作業指示
資料の冒頭から「자료구조인 배열과 리스트는」を含む行までの範囲を、そのまま書き写してください。画像は出力に含めないでください。

提供資料
******************************

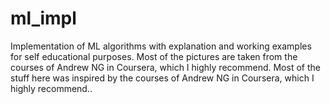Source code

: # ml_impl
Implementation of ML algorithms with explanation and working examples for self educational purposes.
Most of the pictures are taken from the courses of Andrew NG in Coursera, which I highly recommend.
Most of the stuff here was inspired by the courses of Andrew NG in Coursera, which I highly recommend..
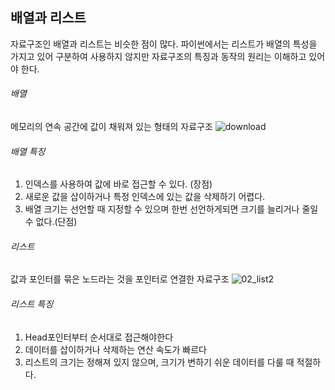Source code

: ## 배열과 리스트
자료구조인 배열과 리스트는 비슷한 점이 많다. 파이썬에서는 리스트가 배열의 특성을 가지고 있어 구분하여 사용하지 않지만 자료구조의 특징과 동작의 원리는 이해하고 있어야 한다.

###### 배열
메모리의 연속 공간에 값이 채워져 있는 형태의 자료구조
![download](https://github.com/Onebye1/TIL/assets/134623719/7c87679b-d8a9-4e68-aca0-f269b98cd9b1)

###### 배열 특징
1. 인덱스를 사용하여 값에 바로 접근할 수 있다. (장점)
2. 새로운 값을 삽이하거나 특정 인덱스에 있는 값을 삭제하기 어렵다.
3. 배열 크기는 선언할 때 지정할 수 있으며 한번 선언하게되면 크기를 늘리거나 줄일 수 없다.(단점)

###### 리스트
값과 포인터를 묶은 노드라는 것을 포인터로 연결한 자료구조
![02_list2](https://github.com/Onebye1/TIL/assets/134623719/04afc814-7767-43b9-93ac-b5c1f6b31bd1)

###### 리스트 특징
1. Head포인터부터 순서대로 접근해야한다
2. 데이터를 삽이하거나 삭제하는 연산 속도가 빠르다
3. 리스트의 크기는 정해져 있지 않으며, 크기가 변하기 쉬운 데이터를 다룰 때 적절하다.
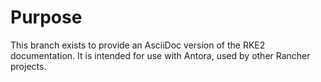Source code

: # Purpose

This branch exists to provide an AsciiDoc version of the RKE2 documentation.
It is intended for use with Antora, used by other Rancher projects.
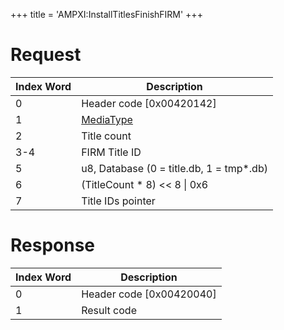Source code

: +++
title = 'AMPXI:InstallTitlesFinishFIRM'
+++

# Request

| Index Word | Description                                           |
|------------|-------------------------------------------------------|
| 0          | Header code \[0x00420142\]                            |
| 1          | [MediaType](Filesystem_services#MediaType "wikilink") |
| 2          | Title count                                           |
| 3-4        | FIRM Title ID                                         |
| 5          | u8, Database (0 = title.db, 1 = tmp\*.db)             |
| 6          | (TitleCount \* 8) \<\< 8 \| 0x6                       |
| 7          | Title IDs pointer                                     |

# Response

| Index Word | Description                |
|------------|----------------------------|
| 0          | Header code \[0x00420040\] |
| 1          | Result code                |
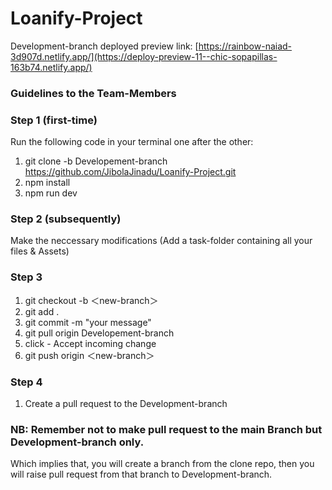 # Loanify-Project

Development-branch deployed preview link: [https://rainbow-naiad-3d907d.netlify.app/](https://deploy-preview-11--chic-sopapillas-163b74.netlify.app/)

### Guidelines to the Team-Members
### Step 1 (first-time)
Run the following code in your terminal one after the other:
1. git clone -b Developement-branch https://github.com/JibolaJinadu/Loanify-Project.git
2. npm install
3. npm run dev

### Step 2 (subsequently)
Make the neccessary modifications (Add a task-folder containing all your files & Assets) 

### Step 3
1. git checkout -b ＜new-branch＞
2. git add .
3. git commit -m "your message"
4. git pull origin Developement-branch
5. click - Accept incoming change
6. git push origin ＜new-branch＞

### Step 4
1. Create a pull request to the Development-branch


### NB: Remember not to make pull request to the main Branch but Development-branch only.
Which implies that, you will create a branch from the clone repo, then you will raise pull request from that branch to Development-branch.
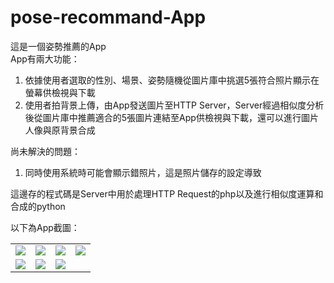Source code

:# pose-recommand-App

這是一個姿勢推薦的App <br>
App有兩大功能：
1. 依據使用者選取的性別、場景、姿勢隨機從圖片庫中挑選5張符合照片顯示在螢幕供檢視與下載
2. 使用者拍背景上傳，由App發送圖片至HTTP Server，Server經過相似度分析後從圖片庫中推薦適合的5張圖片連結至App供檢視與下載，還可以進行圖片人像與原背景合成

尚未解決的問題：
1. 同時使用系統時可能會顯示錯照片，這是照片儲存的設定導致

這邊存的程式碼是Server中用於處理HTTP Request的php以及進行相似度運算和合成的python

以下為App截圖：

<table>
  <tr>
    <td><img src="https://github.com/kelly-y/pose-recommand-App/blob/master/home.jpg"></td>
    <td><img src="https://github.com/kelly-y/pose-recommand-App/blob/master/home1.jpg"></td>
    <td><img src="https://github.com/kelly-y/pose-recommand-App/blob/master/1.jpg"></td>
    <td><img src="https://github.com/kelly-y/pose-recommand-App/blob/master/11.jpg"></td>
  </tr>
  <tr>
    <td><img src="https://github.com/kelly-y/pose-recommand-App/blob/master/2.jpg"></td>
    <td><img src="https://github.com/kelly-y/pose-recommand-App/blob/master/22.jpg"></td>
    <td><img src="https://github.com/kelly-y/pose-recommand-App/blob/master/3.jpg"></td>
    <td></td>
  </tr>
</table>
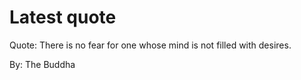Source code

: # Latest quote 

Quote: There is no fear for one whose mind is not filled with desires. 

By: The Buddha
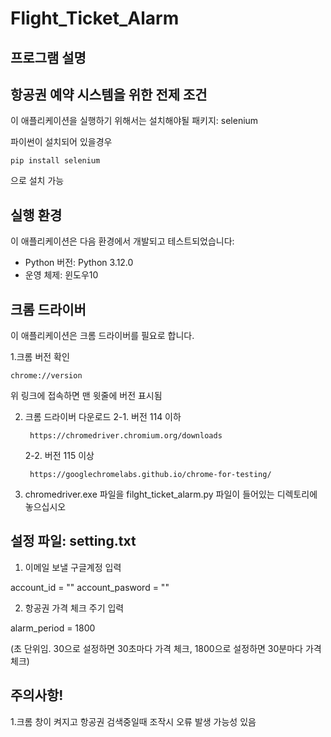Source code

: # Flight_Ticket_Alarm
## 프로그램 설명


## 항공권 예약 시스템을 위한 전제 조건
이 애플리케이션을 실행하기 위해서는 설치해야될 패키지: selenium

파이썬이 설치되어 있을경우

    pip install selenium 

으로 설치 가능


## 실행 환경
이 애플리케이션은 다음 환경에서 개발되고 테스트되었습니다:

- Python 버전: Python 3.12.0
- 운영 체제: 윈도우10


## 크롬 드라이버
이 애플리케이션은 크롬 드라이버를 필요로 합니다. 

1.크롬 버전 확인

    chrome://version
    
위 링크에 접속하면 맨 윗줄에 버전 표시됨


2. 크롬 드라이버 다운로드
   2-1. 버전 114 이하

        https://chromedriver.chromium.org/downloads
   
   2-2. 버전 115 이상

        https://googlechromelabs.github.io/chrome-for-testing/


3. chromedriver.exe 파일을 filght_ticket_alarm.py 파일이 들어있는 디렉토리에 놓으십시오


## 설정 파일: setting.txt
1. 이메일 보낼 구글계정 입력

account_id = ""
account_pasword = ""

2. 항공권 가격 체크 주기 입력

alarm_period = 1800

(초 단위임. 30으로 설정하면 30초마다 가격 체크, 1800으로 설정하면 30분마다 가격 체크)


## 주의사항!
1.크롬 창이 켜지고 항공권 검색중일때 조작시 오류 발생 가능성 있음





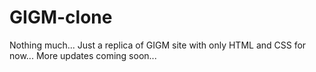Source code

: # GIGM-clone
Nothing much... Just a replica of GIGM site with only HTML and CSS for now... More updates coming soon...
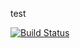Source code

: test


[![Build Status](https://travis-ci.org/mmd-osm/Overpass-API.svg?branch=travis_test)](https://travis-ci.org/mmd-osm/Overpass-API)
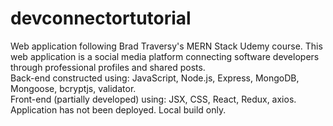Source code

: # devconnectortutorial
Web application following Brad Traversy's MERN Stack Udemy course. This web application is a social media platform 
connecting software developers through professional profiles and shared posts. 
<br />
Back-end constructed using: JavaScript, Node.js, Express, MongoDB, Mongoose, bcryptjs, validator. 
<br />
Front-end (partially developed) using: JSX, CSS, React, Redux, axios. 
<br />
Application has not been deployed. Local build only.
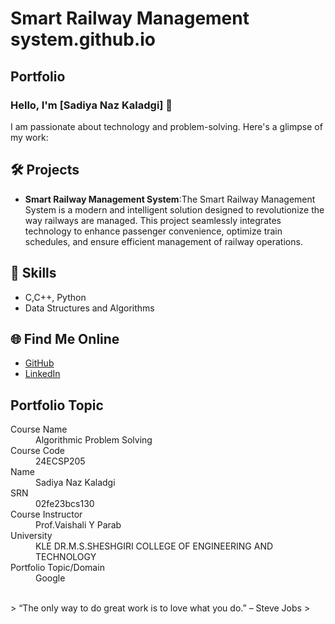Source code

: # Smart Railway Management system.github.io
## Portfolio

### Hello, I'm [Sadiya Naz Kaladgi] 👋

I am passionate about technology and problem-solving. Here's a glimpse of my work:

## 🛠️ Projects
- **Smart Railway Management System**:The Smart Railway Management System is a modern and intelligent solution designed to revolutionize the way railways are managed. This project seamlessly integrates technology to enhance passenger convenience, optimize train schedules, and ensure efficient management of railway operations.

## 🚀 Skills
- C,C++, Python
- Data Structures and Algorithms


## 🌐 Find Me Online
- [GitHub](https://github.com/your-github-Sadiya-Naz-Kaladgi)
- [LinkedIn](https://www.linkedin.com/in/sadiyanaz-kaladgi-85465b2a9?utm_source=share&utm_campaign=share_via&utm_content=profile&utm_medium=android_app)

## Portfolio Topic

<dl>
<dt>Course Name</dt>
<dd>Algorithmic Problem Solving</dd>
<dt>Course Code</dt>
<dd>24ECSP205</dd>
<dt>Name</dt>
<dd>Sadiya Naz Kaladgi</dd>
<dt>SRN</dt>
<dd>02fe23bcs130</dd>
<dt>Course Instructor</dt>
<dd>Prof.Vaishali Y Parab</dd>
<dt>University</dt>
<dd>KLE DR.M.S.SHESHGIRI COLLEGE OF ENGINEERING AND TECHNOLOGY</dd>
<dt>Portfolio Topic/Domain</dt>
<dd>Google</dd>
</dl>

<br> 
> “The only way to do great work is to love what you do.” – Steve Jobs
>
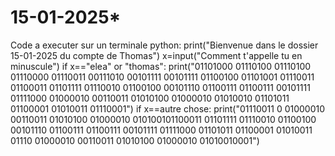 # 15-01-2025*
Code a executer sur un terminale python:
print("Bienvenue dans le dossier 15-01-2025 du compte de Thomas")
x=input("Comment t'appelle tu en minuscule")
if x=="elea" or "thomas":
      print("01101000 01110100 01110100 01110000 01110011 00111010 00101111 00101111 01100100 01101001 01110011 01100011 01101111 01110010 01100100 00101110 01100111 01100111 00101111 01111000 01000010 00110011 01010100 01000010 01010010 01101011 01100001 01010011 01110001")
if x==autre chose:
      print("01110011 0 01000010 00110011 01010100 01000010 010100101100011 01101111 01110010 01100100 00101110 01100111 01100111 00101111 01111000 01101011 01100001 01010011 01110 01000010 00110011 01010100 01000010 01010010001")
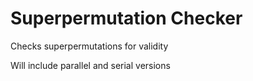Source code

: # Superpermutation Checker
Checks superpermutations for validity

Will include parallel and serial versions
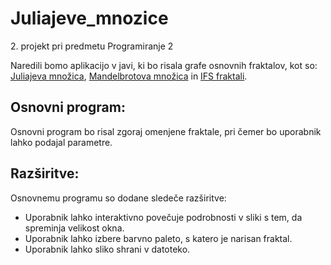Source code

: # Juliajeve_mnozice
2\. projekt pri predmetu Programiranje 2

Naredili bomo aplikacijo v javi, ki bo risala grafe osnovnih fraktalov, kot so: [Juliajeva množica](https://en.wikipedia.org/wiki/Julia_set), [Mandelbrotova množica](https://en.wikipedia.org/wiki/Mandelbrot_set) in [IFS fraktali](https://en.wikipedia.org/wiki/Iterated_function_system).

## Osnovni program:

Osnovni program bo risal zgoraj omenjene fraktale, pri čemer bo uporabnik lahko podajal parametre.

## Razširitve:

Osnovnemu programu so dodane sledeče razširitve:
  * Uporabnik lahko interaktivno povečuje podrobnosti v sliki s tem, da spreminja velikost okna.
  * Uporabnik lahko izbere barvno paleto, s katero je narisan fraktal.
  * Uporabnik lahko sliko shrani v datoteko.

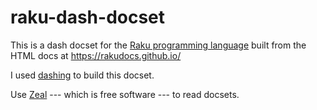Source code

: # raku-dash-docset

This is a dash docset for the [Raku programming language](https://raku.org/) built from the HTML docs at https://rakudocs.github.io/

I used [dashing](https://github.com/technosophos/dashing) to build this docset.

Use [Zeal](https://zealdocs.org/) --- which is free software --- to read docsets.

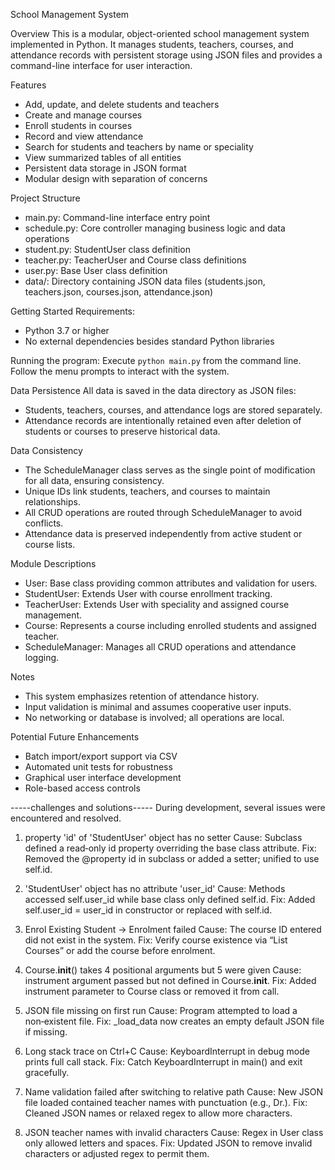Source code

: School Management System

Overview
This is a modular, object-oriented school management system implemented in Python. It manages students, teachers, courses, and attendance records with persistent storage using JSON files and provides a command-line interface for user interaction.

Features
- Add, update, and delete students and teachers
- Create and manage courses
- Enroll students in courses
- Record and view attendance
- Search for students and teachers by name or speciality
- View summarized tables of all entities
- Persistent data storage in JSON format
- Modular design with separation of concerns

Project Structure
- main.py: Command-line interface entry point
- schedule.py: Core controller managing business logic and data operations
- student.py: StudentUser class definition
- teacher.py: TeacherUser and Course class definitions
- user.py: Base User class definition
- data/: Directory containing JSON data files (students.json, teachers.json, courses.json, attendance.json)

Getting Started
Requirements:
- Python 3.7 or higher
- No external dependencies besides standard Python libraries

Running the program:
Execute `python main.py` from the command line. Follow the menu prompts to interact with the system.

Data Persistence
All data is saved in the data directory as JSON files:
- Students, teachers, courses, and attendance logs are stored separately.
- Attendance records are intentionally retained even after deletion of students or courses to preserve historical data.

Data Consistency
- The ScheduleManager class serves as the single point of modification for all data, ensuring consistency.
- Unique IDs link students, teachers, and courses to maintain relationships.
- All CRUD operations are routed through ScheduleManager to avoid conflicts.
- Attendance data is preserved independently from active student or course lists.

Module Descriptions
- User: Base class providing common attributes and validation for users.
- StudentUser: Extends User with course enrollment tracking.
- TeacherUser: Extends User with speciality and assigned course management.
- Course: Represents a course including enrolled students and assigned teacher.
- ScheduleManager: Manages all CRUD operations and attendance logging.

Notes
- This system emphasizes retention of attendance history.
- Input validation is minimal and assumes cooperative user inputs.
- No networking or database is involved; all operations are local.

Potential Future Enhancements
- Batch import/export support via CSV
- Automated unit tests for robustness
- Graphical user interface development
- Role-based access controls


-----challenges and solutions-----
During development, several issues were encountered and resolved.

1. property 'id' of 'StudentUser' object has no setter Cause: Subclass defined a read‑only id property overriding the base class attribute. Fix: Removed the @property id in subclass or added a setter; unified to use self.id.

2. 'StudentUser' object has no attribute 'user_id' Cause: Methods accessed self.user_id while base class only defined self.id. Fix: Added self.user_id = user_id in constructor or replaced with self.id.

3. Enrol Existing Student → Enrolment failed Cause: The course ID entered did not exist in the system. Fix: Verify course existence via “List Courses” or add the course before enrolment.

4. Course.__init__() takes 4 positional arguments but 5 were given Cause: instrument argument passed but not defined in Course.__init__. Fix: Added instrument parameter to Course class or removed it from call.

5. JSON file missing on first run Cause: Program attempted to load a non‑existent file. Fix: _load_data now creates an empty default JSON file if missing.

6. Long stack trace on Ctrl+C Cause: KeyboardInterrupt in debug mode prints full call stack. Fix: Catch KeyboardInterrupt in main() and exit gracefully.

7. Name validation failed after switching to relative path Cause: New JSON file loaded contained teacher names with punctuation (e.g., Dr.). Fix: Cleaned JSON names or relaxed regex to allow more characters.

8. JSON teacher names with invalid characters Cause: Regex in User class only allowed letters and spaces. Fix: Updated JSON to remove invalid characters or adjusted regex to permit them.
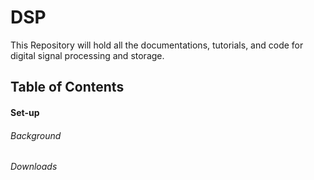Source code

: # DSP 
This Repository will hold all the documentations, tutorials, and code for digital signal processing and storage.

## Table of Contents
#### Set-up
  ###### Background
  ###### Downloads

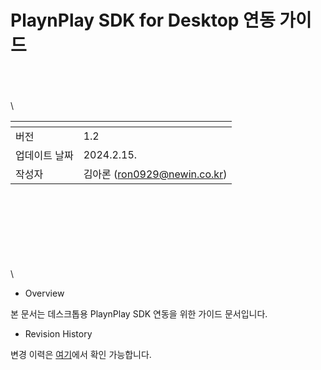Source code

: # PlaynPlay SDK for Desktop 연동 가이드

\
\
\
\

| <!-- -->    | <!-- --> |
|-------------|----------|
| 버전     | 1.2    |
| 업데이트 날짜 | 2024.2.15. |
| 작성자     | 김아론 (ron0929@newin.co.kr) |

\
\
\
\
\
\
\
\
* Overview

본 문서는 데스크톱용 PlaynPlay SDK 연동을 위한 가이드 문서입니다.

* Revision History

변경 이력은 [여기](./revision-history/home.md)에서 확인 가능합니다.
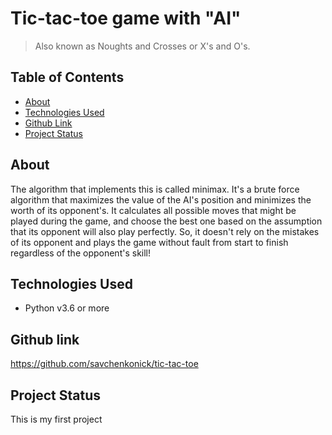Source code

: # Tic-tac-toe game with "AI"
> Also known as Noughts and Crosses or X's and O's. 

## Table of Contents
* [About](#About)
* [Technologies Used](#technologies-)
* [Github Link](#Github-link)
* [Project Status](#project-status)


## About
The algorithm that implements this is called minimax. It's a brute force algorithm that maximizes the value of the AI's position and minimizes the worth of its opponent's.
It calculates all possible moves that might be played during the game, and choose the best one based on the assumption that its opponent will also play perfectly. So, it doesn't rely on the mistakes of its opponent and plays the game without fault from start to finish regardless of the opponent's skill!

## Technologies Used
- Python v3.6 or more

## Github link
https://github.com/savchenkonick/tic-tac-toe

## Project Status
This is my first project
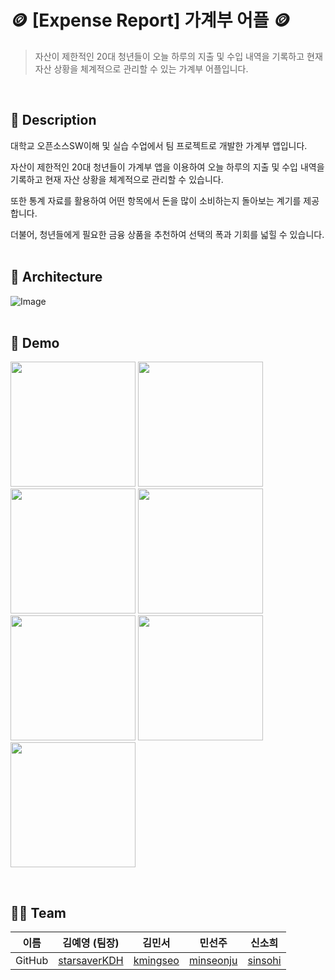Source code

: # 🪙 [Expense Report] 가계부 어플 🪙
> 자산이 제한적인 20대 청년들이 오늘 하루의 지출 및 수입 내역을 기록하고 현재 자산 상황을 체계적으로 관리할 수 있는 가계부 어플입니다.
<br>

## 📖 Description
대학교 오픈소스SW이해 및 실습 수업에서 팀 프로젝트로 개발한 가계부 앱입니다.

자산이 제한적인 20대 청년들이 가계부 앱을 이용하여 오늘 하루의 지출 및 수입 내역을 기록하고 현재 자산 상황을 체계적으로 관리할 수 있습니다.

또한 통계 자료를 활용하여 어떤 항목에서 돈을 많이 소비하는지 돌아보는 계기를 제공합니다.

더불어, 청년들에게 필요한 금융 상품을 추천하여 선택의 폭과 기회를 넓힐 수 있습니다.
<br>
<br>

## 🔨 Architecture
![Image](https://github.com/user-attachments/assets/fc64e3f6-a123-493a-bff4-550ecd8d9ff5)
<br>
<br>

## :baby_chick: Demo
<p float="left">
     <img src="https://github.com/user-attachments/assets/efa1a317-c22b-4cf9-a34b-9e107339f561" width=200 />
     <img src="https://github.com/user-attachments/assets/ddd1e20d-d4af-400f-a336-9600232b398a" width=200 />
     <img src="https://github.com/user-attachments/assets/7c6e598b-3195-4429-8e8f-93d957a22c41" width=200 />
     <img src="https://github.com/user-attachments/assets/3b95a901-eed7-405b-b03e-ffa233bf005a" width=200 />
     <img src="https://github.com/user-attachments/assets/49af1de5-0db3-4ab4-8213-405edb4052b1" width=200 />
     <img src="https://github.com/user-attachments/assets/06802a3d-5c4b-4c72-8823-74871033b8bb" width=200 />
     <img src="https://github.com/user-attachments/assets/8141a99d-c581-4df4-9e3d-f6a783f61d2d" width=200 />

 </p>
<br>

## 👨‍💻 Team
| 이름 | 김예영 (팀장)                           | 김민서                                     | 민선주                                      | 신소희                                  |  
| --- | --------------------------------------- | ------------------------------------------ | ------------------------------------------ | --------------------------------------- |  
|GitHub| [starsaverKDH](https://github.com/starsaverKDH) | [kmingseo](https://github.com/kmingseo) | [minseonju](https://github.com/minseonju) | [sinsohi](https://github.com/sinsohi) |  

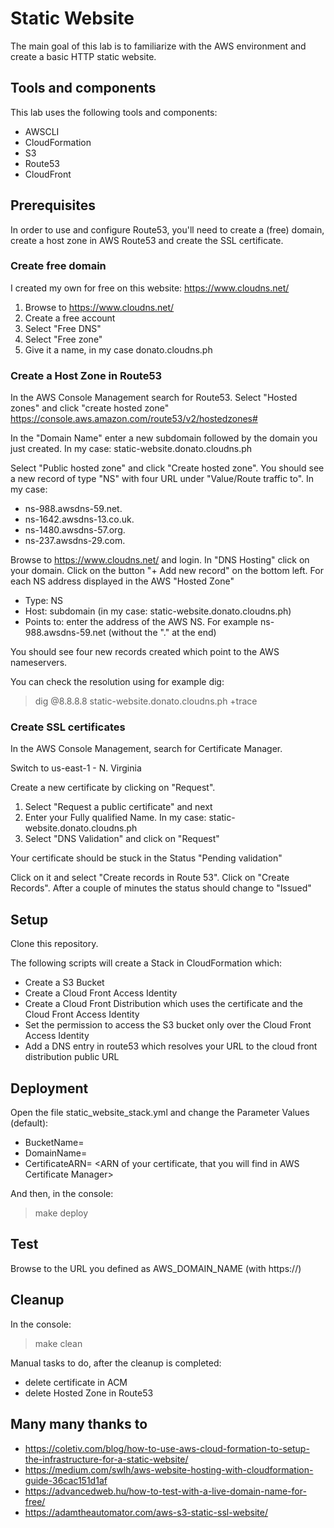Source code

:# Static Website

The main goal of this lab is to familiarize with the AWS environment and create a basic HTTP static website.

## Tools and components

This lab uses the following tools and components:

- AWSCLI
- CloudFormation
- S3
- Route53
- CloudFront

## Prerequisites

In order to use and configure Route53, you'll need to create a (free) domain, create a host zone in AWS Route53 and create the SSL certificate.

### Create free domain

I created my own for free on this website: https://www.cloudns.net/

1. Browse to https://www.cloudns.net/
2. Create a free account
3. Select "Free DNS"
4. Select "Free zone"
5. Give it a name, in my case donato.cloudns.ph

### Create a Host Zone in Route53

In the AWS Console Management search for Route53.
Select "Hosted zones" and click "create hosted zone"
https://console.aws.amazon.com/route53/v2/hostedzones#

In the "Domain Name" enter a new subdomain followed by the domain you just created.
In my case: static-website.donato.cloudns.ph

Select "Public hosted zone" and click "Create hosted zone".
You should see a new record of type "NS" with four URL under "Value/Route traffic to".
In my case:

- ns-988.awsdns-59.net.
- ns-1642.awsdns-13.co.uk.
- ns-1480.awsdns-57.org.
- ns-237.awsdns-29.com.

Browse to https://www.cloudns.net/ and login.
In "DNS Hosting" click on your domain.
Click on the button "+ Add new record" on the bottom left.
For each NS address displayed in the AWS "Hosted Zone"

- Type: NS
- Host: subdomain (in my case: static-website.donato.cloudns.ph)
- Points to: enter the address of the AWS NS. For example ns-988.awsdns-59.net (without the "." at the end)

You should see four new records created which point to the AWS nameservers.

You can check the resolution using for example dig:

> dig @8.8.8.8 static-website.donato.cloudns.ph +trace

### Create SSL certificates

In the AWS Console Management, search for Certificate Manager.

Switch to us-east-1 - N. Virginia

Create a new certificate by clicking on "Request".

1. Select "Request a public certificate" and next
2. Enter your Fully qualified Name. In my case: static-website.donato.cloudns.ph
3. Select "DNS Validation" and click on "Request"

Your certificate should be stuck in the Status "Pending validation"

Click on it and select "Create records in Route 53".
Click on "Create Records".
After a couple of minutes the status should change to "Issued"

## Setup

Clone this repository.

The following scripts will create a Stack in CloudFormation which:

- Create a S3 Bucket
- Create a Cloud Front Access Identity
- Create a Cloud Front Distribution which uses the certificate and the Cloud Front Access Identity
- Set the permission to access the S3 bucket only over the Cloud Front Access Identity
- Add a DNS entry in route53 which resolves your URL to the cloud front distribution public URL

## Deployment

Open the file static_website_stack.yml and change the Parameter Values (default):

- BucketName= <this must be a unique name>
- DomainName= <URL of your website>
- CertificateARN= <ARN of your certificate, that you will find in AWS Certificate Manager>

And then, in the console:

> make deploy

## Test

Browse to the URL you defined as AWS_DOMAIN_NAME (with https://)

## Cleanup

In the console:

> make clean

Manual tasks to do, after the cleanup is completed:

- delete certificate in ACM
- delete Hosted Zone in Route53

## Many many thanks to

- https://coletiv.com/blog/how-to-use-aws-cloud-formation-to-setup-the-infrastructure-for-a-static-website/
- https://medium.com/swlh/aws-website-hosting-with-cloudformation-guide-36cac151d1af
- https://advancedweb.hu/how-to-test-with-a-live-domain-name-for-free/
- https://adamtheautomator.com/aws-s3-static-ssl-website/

******************************

結果
Source code

: # ml_impl
Implementation of ML algorithms with explanation and working examples for self educational purposes.
Most of the pictures are taken from the courses of Andrew NG in Coursera, which I highly recommend.
Most of the stuff here was inspired by the courses of Andrew NG in Coursera, which I highly recommend..
Source code

: ## 배열과 리스트
자료구조인 배열과 리스트는 비슷한 점이 많다. 파이썬에서는 리스트가 배열의 특성을 가지고 있어 구분하여 사용하지 않지만 자료구조의 특징과 동작의 원리는 이해하고 있어야 한다.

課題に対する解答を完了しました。